Selected extract |

○ ○ ○ ○ ○

I would be really interested to hear some experiences of people that have already adopted one when they were initially interested in siblings too


----------



## MummyPhinie (Oct 27, 2013)

Hi DIY, I'm still at the early stages but as someone wanting a sibling group I was interested in your post. Are all these profiles children that are within your sw LA locality? If so is it worth branching out and looking at ones on bmp or adoption uk and see if there are any there, or look at the activity days? The sw may be limited to what they have at the present time.  We have been told that of the 100 children waiting in our locality a significant number are sibling groups, so we thought there wouldn't be any major issues in finding a suitable match. Maybe casting the net wider might help?
x x


----------



## Loopylou29 (Mar 4, 2013)

Hi
We adopted one after being approved for 1 or 2. We waited several months for siblings before making the decision to go for 1. We were matched very quickly once we'd changed our minds.
We always intended to adopt a 2nd child and were waiting another year but social services approached us as another baby had come along. 
We have a 3 year age gap between our 2 and I feel we would have struggled if they had been placedat the same time. However hind sight is a wonderful thing and it could have worked out differently. It could have turned out that our eldest would have been unable to have others placed with him or siblings could have been placed together when they shouldn't have been. The matching is a big leap of faith on the adopters part as nobody knows what could happen in the future. 
There are pros and cons to a singly or siblings which have already been mentioned. 
You have to go with what you really want and feel is best for you. We never lived in limbo after being placed with one as family life took over. We knew at the time of changing to one that we would adopt a second time it just so happened that for us it has been a sibling.


----------



## aaa is a MUMMY (Oct 13, 2009)

DIY I am 1 of 4 so is hubby and it has never been by dream to be a mummy of 1. We had to be realistic as live in a very small 2 bed flat so no way were we gonna be matched for 2 plus. Saying that I wanted to be a mummy and hubby a daddy from day we met we started talking about friends children (blind date couple who set us up). So once we moved forward and made the move to adoption we knew it was gonna be a single.  

This time last year had a phone call from Bubba sw saying she wanted to come for a chat. I instantly put 2&2 together and came to conclusion bm was pregnant.  Well she was but who knows what happened after that as we never heard from her again.  Our sw found out for us 5 months down the line that apparently bm had an early miscarriage.  It doesn't add up still doesn't feel right and I am sure bubba has a sibling in another county close to home. 

I spent that time going to hell and back what was happening.  We were going to rent flat, move in with relatives all a muddle. After that upset we decided that was it and we wouldn't go through it all again. But, I want another one and hubby does as well now. So once we finally move and get settled we will be starting process for little blue widget. 

Know that isn't an answer but thats our story.

A couple of our prep who adopted a sibling group of 2 and now going through the process again for number 3!!! 
Your match will be there I promise ours was and she is my life. If in a few months we decide she couldn't cope with another bubba then I am a happy mummy and will do all I can to make her a happy little girl.

○ ○ ○ ○ ○

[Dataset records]
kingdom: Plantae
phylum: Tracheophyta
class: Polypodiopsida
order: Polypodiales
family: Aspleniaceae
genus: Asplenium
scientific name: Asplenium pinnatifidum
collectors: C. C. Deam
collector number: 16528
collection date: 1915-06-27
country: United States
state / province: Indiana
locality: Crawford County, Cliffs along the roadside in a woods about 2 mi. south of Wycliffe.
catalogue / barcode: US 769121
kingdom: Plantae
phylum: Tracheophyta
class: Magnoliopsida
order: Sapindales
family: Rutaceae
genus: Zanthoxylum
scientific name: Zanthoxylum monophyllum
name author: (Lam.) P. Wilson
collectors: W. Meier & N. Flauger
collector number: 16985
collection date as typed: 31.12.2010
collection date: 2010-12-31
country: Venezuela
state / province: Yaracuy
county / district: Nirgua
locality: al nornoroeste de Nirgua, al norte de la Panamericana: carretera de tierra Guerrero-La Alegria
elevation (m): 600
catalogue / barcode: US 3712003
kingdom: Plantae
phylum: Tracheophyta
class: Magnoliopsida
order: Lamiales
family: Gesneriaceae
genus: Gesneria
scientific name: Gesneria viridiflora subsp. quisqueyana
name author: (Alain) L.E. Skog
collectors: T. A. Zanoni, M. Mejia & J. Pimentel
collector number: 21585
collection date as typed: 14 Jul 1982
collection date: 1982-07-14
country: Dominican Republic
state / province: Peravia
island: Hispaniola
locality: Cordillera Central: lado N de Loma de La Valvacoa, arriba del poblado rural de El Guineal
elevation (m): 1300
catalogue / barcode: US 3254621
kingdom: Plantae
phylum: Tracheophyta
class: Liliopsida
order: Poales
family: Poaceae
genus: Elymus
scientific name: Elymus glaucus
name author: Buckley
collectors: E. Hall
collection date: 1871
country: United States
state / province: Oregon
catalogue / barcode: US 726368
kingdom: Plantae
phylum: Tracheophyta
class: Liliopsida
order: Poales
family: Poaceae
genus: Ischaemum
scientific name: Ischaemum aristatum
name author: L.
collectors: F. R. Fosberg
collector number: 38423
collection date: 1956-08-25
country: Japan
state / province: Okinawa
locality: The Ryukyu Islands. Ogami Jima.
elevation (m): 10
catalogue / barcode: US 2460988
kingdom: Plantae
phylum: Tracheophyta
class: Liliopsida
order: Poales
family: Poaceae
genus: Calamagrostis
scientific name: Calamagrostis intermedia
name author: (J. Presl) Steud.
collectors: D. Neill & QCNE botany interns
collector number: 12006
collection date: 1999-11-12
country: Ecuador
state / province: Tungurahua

○ ○ ○ ○ ○

Request 1 | In the adoption forum thread, what age gap does Loopylou29 report between their two children?
Request 2 | Select every line of the records that contains the word "collectors".

Task output 1 | A 3-year age gap.

Task output 2 |
collectors: C. C. Deam
collectors: W. Meier & N. Flauger
collectors: T. A. Zanoni, M. Mejia & J. Pimentel
collectors: E. Hall
collectors: F. R. Fosberg
collectors: D. Neill & QCNE botany interns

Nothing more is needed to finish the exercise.